Output cache, a Christmas cautionary tale

The output cache in ASP.NET allows a developer to specify that the ASP.NET runtime cache the output of any dynamically generated page against a given policy (such as a time-based cache for 5 minutes). By default, ASP.NET will execute the code to generate a HTML page each time the page is requested. If you are serving a static brochure-ware type page; that can mean your server repeatedly generating identical output for many different visitors. This is obviously an inefficient use of server resource, and a great case for specifying an output cache.

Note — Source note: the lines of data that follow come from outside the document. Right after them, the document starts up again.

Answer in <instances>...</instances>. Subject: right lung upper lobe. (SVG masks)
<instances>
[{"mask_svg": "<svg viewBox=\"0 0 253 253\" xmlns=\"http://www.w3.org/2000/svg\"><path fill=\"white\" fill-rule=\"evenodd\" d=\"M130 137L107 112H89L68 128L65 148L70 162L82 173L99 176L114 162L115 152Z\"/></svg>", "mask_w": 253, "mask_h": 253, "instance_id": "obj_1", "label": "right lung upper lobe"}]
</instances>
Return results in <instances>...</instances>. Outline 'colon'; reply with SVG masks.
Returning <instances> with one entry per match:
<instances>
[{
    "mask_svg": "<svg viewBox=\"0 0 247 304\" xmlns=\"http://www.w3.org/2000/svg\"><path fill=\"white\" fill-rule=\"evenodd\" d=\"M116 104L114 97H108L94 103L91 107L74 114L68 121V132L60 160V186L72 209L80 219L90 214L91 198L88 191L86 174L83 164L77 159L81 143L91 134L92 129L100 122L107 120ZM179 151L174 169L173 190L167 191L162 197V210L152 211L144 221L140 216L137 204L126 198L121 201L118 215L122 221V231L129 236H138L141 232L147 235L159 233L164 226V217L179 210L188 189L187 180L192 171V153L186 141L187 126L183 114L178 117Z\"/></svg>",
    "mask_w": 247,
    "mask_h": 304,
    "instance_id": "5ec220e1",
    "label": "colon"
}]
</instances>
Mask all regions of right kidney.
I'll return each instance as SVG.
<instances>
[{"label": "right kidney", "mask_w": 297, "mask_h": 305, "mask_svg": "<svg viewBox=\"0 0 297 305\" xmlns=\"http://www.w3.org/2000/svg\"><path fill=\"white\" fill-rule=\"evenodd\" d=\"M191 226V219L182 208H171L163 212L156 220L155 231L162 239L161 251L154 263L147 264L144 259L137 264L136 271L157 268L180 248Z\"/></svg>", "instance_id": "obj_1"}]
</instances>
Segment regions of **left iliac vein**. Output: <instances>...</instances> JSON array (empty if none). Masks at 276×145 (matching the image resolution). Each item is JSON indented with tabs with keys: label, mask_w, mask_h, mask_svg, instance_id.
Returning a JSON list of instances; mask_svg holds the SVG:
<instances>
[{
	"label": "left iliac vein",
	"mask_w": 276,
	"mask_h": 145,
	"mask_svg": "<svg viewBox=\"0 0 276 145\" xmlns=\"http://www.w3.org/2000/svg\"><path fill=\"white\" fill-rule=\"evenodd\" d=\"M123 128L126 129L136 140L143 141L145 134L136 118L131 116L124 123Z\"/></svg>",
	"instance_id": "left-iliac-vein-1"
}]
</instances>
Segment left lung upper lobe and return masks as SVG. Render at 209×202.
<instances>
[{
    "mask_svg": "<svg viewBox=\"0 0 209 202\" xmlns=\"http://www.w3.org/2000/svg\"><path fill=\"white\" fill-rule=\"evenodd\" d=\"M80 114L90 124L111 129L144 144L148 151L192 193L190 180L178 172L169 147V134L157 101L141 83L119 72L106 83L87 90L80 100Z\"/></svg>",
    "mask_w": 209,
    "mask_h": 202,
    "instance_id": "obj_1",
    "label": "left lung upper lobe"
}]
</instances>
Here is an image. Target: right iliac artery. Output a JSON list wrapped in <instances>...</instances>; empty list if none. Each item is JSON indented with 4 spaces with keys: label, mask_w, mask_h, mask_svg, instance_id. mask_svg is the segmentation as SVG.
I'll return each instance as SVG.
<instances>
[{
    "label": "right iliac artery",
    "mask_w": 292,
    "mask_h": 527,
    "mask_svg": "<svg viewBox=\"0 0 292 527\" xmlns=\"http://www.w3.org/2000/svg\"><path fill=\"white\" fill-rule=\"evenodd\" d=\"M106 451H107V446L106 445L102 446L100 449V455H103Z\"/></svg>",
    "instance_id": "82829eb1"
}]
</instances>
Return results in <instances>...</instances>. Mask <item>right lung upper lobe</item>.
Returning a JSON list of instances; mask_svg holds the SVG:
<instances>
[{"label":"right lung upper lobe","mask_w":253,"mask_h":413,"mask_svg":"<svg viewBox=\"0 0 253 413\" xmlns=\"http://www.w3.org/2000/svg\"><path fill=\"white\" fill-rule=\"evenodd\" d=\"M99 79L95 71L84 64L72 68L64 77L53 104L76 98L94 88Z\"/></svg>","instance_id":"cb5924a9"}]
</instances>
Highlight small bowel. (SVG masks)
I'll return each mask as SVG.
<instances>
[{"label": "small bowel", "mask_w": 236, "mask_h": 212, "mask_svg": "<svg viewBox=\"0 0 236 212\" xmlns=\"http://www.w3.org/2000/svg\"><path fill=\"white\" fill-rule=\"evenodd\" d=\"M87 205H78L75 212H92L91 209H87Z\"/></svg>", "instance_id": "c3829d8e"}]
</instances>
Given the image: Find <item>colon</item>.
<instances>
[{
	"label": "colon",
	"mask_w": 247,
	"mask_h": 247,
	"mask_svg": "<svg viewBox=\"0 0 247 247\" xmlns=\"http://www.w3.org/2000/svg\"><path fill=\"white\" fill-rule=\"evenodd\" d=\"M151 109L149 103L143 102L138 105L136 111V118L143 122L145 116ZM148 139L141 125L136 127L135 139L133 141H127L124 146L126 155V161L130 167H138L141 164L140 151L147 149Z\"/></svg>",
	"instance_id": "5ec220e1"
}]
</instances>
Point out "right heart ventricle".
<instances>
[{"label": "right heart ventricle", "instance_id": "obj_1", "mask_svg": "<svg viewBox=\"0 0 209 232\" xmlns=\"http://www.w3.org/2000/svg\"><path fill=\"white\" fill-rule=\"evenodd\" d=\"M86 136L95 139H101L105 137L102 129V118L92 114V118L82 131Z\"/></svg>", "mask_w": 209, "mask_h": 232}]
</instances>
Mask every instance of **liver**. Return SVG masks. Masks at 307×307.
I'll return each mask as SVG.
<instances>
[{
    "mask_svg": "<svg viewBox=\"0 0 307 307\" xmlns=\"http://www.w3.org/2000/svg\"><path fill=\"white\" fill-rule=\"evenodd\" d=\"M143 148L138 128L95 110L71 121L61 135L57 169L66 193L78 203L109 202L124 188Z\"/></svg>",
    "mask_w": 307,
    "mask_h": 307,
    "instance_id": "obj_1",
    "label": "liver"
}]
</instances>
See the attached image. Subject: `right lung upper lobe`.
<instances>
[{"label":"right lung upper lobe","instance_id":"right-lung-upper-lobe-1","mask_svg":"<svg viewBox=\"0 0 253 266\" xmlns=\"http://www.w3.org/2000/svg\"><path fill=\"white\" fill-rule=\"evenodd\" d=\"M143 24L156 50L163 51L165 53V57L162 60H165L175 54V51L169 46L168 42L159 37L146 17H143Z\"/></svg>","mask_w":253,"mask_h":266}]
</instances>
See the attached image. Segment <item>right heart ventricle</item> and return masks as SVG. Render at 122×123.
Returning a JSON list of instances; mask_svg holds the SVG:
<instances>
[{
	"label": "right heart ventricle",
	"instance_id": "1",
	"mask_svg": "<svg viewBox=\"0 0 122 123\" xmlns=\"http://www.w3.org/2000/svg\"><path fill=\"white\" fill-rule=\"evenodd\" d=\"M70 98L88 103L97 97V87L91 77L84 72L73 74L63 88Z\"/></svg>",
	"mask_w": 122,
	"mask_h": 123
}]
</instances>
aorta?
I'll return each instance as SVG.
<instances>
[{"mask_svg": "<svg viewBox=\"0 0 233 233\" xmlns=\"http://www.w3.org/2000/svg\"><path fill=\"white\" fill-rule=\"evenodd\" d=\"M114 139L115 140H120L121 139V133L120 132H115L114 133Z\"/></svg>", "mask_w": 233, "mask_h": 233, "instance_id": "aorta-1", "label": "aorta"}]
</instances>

The output cache mechanism in ASP.NET is sophisticated enough to handle data input scenarios from an HTTP POST. In this case, regardless of the output cache policy the response will never be served from cache and will always be executed on the server, meaning that any user submitted data will always be processed.

Additionally you can provide values for the VaryByParam setting. This property allows you to specify GET request parameters (querystrings, protocols etc) that will be recognised by the output cache. That means you could have a dynamic page that is delivered from the output cache; but the cache recognises that a querystring parameter value will produce a different output. For example: /opportunity.aspx?id=2 & /opportunity.aspx?id=3 will have two versions stored and delivered from cache (well actually it will have n cached versions, one will be created for every value of id requested). Be careful when using this as you can increase your application’s memory usage if you have a large parameter space.

The output cache can be set in a variety of ways, such as on a page level as a directive (WebForms) or as a controller attribute (MVC). The specific CMS platform we were using (EPiServer) allowed the output cache to be set on a global level through application configuration.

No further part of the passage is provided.